何度も申し上げますが、私は24年間この業界に従事し、住宅の塗装工事における様々な問題を見聞きしました。 知識のない営業による受注トラブル。間違った知識のまま頑固に自分は正しいと思い込んでいる職人さん。 儲けを度外視して無理な受注をした末に手抜き工事をして、全くアフターサービスを受け付けない業者。 私も様々な職人さんと一緒に仕事をして、多くの失敗を経験しました。 今はとても信頼できる職人さんと長年にわたってお付き合いが出来ていますが、知識と技術を兼ね備えた信頼できる職人さんと出会うまでにはとても苦労しました。

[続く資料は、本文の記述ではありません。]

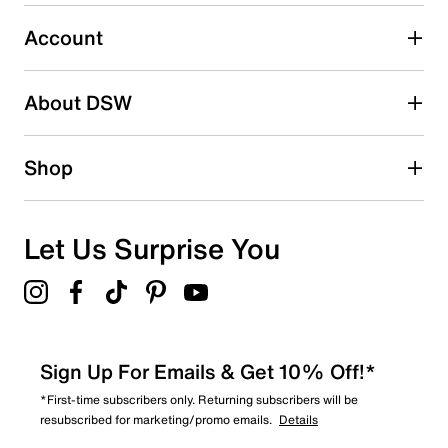
0
0 reviews with 3 stars.
Account
2 stars
stars
About DSW
0
0 reviews with 2 stars.
1 star
stars
Shop
0
0 reviews with 1 star.
Overall Rating
Let Us Surprise You
4.5
Sign Up For Emails & Get 10% Off!*
*First-time subscribers only. Returning subscribers will be
resubscribed for marketing/promo emails.
Details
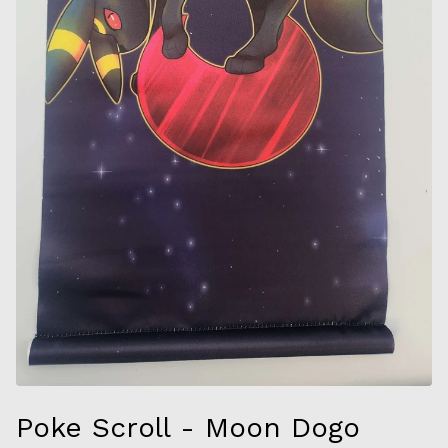
Poke Scroll - Moon Dogo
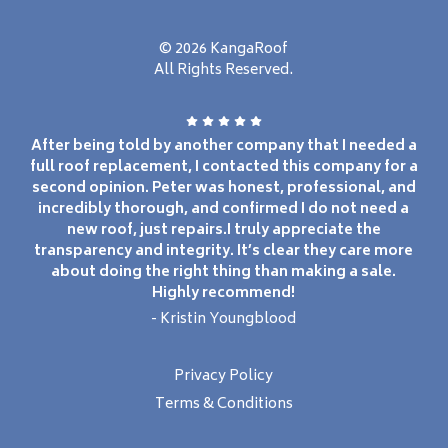
© 2026 KangaRoof
All Rights Reserved.
After being told by another company that I needed a
full roof replacement, I contacted this company for a
second opinion. Peter was honest, professional, and
incredibly thorough, and confirmed I do not need a
new roof, just repairs.I truly appreciate the
transparency and integrity. It’s clear they care more
about doing the right thing than making a sale.
Highly recommend!
- Kristin Youngblood
Privacy Policy
Terms & Conditions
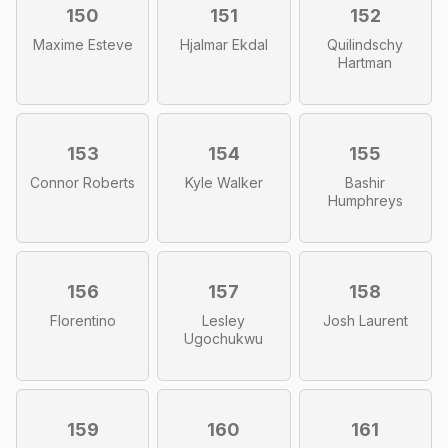
150
151
152
Maxime Esteve
Hjalmar Ekdal
Quilindschy
Hartman
153
154
155
Connor Roberts
Kyle Walker
Bashir
Humphreys
156
157
158
Florentino
Lesley
Josh Laurent
Ugochukwu
159
160
161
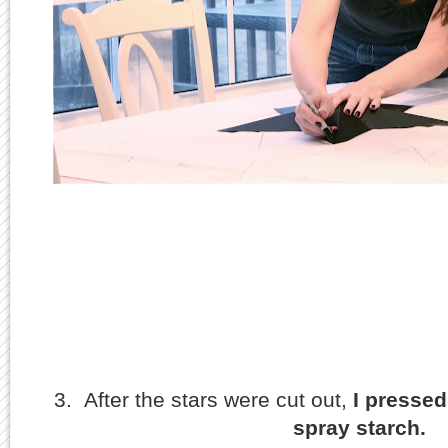
3. After the stars were cut out,
I presse
spray starch.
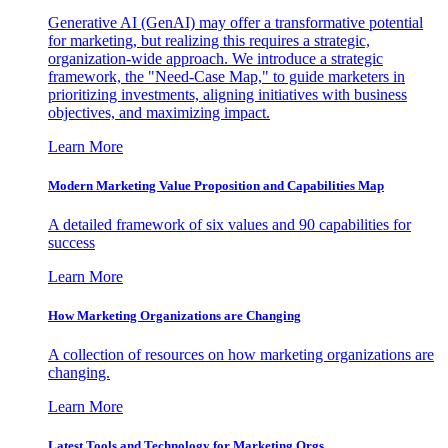
Generative AI (GenAI) may offer a transformative potential
for marketing, but realizing this requires a strategic,
organization-wide approach. We introduce a strategic
framework, the "Need-Case Map," to guide marketers in
prioritizing investments, aligning initiatives with business
objectives, and maximizing impact.
Learn More
Modern Marketing Value Proposition and Capabilities Map
A detailed framework of six values and 90 capabilities for
success
Learn More
How Marketing Organizations are Changing
A collection of resources on how marketing organizations are
changing.
Learn More
Latest Tools and Technology for Marketing Orgs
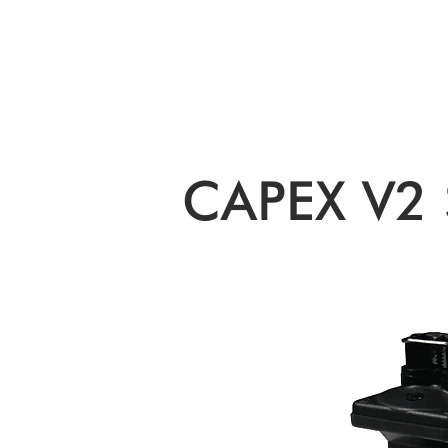
ORIGINAL EQUIPMENT PUMPS
AQUAT
CAPEX V2 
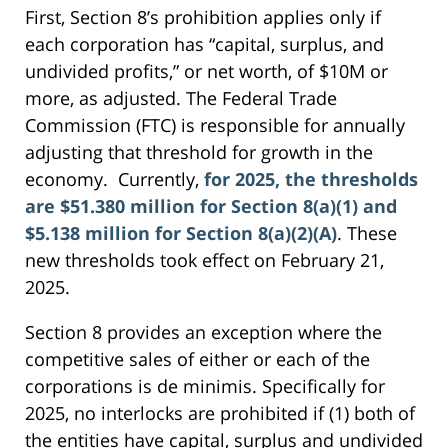
First, Section 8’s prohibition applies only if
each corporation has “capital, surplus, and
undivided profits,” or net worth, of $10M or
more, as adjusted. The Federal Trade
Commission (FTC) is responsible for annually
adjusting that threshold for growth in the
economy. Currently,
for 2025, the thresholds
are $51.380 million for Section 8(a)(1) and
$5.138 million for Section 8(a)(2)(A)
. These
new thresholds took effect on February 21,
2025.
Section 8 provides an exception where the
competitive sales of either or each of the
corporations is de minimis. Specifically for
2025, no interlocks are prohibited if (1) both of
the entities have capital, surplus and undivided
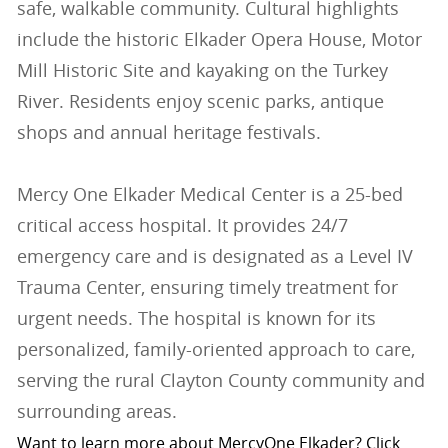
safe, walkable community. Cultural highlights
include the historic Elkader Opera House, Motor
Mill Historic Site and kayaking on the Turkey
River. Residents enjoy scenic parks, antique
shops and annual heritage festivals.
Mercy One Elkader Medical Center is a 25-bed
critical access hospital. It provides 24/7
emergency care and is designated as a Level IV
Trauma Center, ensuring timely treatment for
urgent needs. The hospital is known for its
personalized, family-oriented approach to care,
serving the rural Clayton County community and
surrounding areas.
Want to learn more about MercyOne Elkader? Click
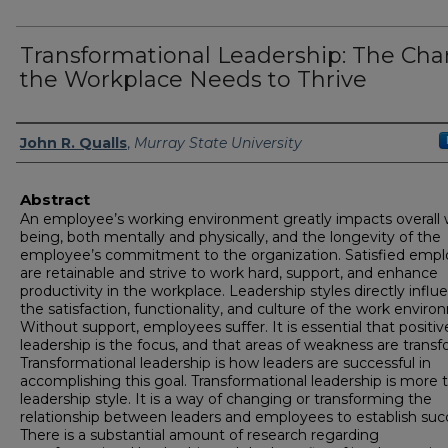
Transformational Leadership: The Ch
the Workplace Needs to Thrive
Author
John R. Qualls
,
Murray State University
Abstract
An employee’s working environment greatly impacts overall w
being, both mentally and physically, and the longevity of the
employee’s commitment to the organization. Satisfied emp
are retainable and strive to work hard, support, and enhance
productivity in the workplace. Leadership styles directly influ
the satisfaction, functionality, and culture of the work enviro
Without support, employees suffer. It is essential that positiv
leadership is the focus, and that areas of weakness are trans
Transformational leadership is how leaders are successful in
accomplishing this goal. Transformational leadership is more 
leadership style. It is a way of changing or transforming the
relationship between leaders and employees to establish suc
There is a substantial amount of research regarding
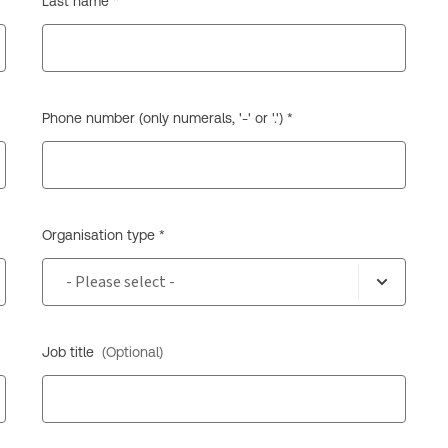
Last name *
Phone number (only numerals, '-' or '.') *
Organisation type *
Job title
(Optional)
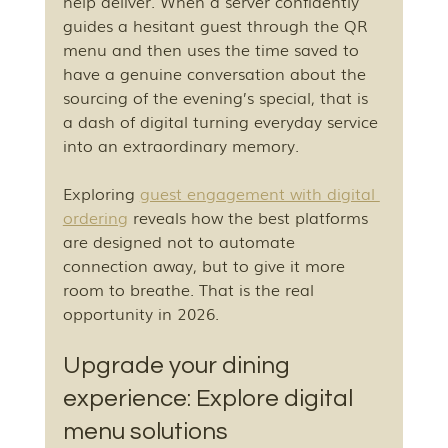
help deliver. When a server confidently 
guides a hesitant guest through the QR 
menu and then uses the time saved to 
have a genuine conversation about the 
sourcing of the evening’s special, that is 
a dash of digital turning everyday service 
into an extraordinary memory.
Exploring 
guest engagement with digital 
ordering
 reveals how the best platforms 
are designed not to automate 
connection away, but to give it more 
room to breathe. That is the real 
opportunity in 2026.
Upgrade your dining 
experience: Explore digital 
menu solutions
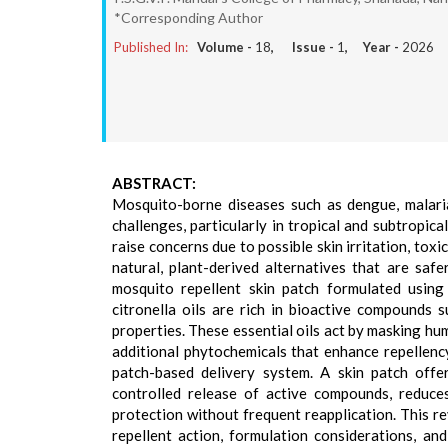
*Corresponding Author
Published In:
Volume -
18
, Issue -
1
, Year -
2026
ABSTRACT:
Mosquito-borne diseases such as dengue, malaria
challenges, particularly in tropical and subtropic
raise concerns due to possible skin irritation, tox
natural, plant-derived alternatives that are sa
mosquito repellent skin patch formulated using 
citronella oils are rich in bioactive compounds s
properties. These essential oils act by masking hu
additional phytochemicals that enhance repellency
patch-based delivery system. A skin patch offe
controlled release of active compounds, reduces
protection without frequent reapplication. This re
repellent action, formulation considerations, a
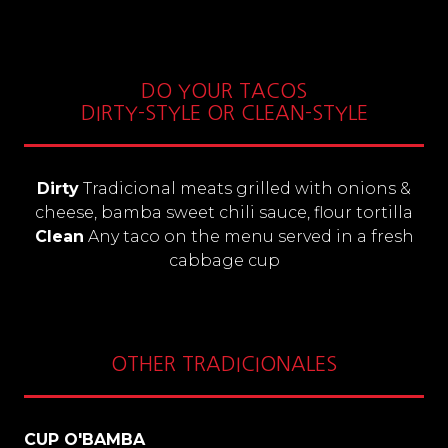
DO YOUR TACOS
DIRTY-STYLE OR CLEAN-STYLE
Dirty
Tradicional meats grilled with onions &
cheese, bamba sweet chili sauce, flour tortilla
Clean
Any taco on the menu served in a fresh
cabbage cup
OTHER TRADICIONALES
CUP O'BAMBA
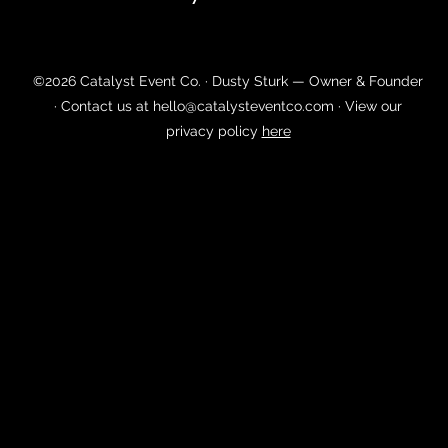
©2026 Catalyst Event Co. · Dusty Sturk — Owner & Founder
· Contact us at
hello@catalysteventco.com
· View our
privacy policy
here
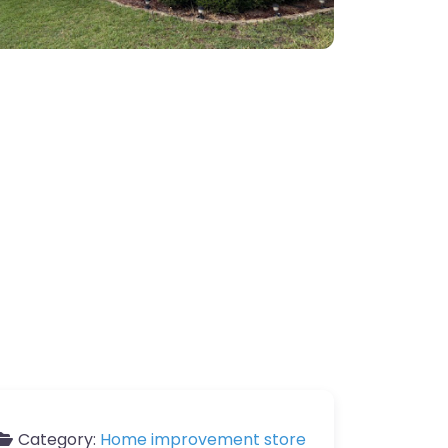
Category:
Home improvement store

あおば塗工舎の広告宣伝はインターネットのホームページのみで、あとはお客様のご紹介や口コミが中心です。 お見積りのご依頼をいただくと現地へ伺い、ご要望などをお聞きしたうえで現状の状態に合った塗装工事方法を積算見積りし、ご提案いたします。 お客様との対応窓口は、初回訪問の面談から始まり、現地診断に基づいた積算・見積りまですべて私が自分自身で行います。 そして縁あって工事をさせていただけることになれば、当店が信頼する質の高い職人さん=ペイントスタッフに協力してもらい、施工します。 あおば塗工舎とあおば塗工舎のペイントスタッフはお互いの得意分野で仕事を分担しあい、お客様に質の高い塗装工事を安心の低価格で提供しています。 職人さんにはとにかく上質の塗装工事をやり遂げることに専念してもらいたいので、工事以外のことはすべて私が対応します。 ですから、近隣の皆様へのご挨拶も私が丁寧に回ります。 最終的にご満足いただくためには、仕上がりだけではなく、気持ちの良い工事進行が不可欠です。お客様が望んでおられることはそういうことだと思います。

最後までお読みいただいてありがとうございました。